Fair enough. Would the problem be fixed if the C standard said that x (without spaces) had to be dereferencing and that x y (with spaces) had to be multiplication?
Yeah, if you could purely lexically distinguish dereferencing from multiplication, either because they used a different symbol, or had different mandatory whitespace rules, then there'd be no ambiguity, at least in this example.
That's basically what C++ did by requiring the space in:
Foo<Bar<Baz> > var;
to make it easy to lexically distinguish the '>>' right-shift operator from the '> >' sequence of two successive template-parameter closing symbols.
C++0x is changing that though, due to the unpopularity of making programmers accomodate what looks like a parser-implementation hack.
That's not a syntactic ambiguity. Typically (when you're not trying to compress multiple passes, be clever and fast etc.), identifiers are not resolved during parsing, so it doesn't matter whether x denotes a type or a variable when the sizeof operator is applied.
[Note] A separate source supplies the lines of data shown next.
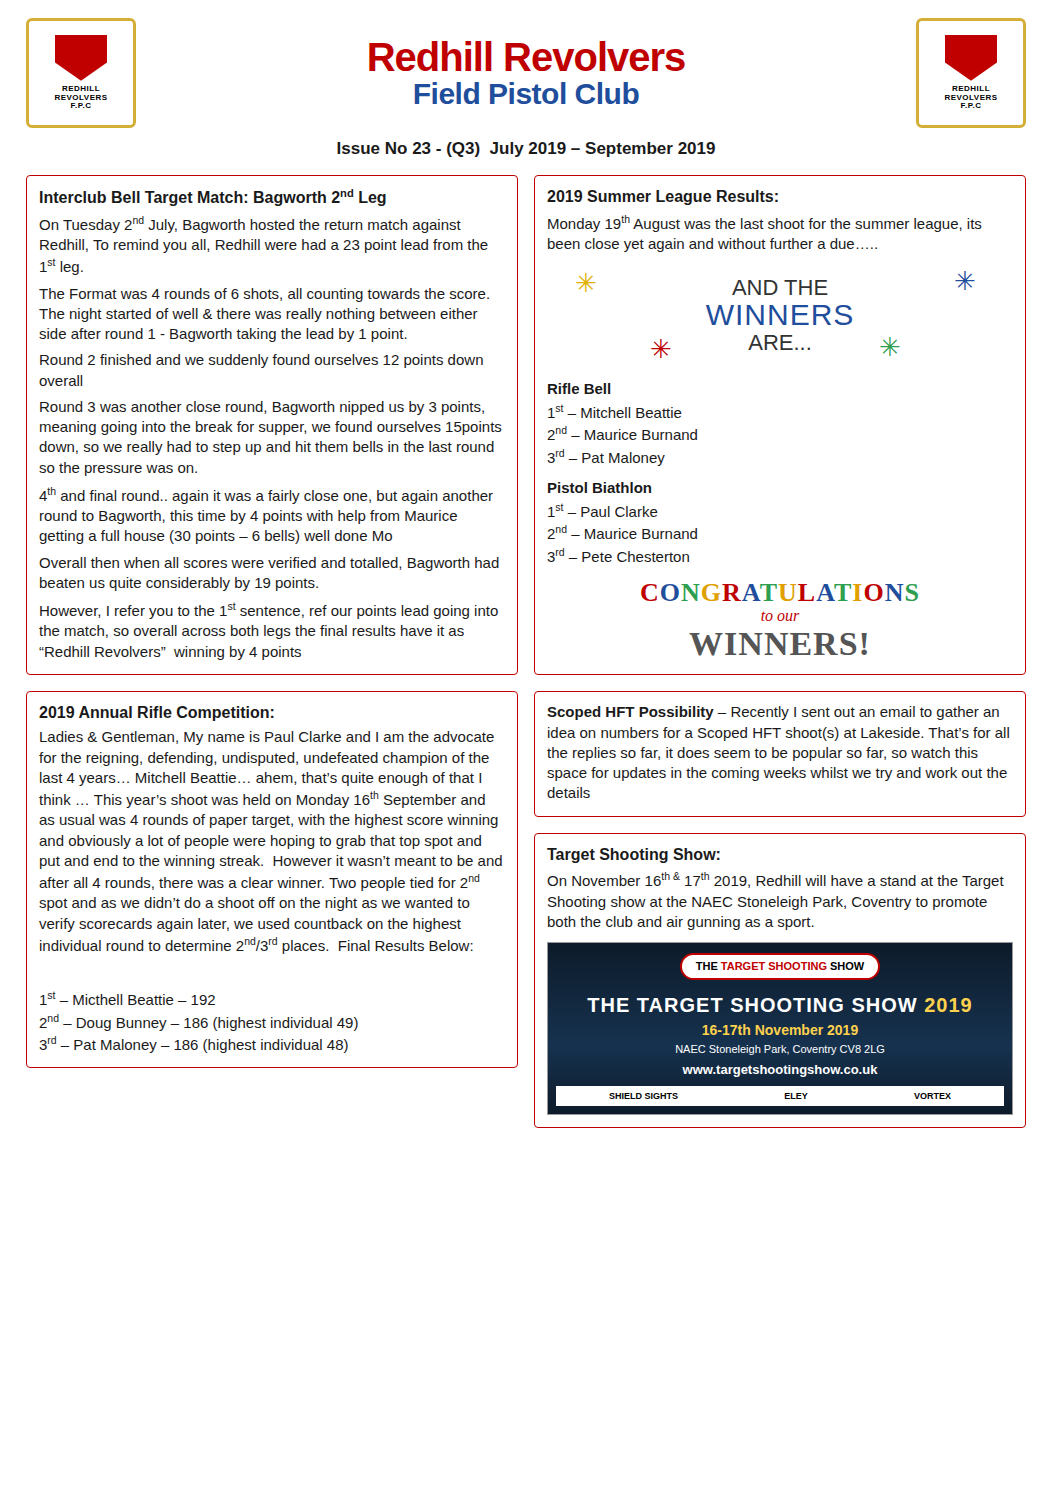REDHILL REVOLVERS F.P.C
Redhill Revolvers
Field Pistol Club
REDHILL REVOLVERS F.P.C
Issue No 23 - (Q3) July 2019 – September 2019
Interclub Bell Target Match: Bagworth 2nd Leg
On Tuesday 2nd July, Bagworth hosted the return match against Redhill, To remind you all, Redhill were had a 23 point lead from the 1st leg.
The Format was 4 rounds of 6 shots, all counting towards the score. The night started of well & there was really nothing between either side after round 1 - Bagworth taking the lead by 1 point.
Round 2 finished and we suddenly found ourselves 12 points down overall
Round 3 was another close round, Bagworth nipped us by 3 points, meaning going into the break for supper, we found ourselves 15points down, so we really had to step up and hit them bells in the last round so the pressure was on.
4th and final round.. again it was a fairly close one, but again another round to Bagworth, this time by 4 points with help from Maurice getting a full house (30 points – 6 bells) well done Mo
Overall then when all scores were verified and totalled, Bagworth had beaten us quite considerably by 19 points.
However, I refer you to the 1st sentence, ref our points lead going into the match, so overall across both legs the final results have it as “Redhill Revolvers” winning by 4 points
2019 Annual Rifle Competition:
Ladies & Gentleman, My name is Paul Clarke and I am the advocate for the reigning, defending, undisputed, undefeated champion of the last 4 years… Mitchell Beattie… ahem, that’s quite enough of that I think … This year’s shoot was held on Monday 16th September and as usual was 4 rounds of paper target, with the highest score winning and obviously a lot of people were hoping to grab that top spot and put and end to the winning streak. However it wasn’t meant to be and after all 4 rounds, there was a clear winner. Two people tied for 2nd spot and as we didn’t do a shoot off on the night as we wanted to verify scorecards again later, we used countback on the highest individual round to determine 2nd/3rd places. Final Results Below:
1st – Micthell Beattie – 192
2nd – Doug Bunney – 186 (highest individual 49)
3rd – Pat Maloney – 186 (highest individual 48)
2019 Summer League Results:
Monday 19th August was the last shoot for the summer league, its been close yet again and without further a due…..
✳ ✳ ✳ ✳ AND THE WINNERS ARE...
Rifle Bell
1st – Mitchell Beattie
2nd – Maurice Burnand
3rd – Pat Maloney
Pistol Biathlon
1st – Paul Clarke
2nd – Maurice Burnand
3rd – Pete Chesterton
CONGRATULATIONS
to our
WINNERS!
Scoped HFT Possibility – Recently I sent out an email to gather an idea on numbers for a Scoped HFT shoot(s) at Lakeside. That’s for all the replies so far, it does seem to be popular so far, so watch this space for updates in the coming weeks whilst we try and work out the details
Target Shooting Show:
On November 16th & 17th 2019, Redhill will have a stand at the Target Shooting show at the NAEC Stoneleigh Park, Coventry to promote both the club and air gunning as a sport.
THE TARGET SHOOTING SHOW
THE TARGET SHOOTING SHOW 2019
16-17th November 2019
NAEC Stoneleigh Park, Coventry CV8 2LG
www.targetshootingshow.co.uk
SHIELD SIGHTS ELEY VORTEX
You can write "A * B" and depending on nature of A, that would be a declaration of B as pointer to type B, or multiplication of A and B. You could say that this multiplication would be 'void' (as in 'not assigned to anything') and I could come up with even more complicated example, like "A * B();" where this is either function declaration or multiplication of A and function named B() with side-effect let's say. But that's not the point: if parser has to do heuristics like that to parse language properly, it is already context-dependent or at least not LALR(0) or LALR(1).
I think it does matter, although my example fails to make clear why. Type identifiers have different syntactic requirements to regular identifiers (the parens in sizeof(typename) are required, but the parens in sizeof(varname) are optional).
Yes, but now you're getting deeper into requirements for context-sensitive grammar; go far enough, and you might as well go all Van Wijngaarden. A context-free parse is free to create an AST like (sizeof (parens (ident "x"))) for one, and (sizeof (ident "x")) for the other, and disambiguate based on the symbol table lookup of "x" later.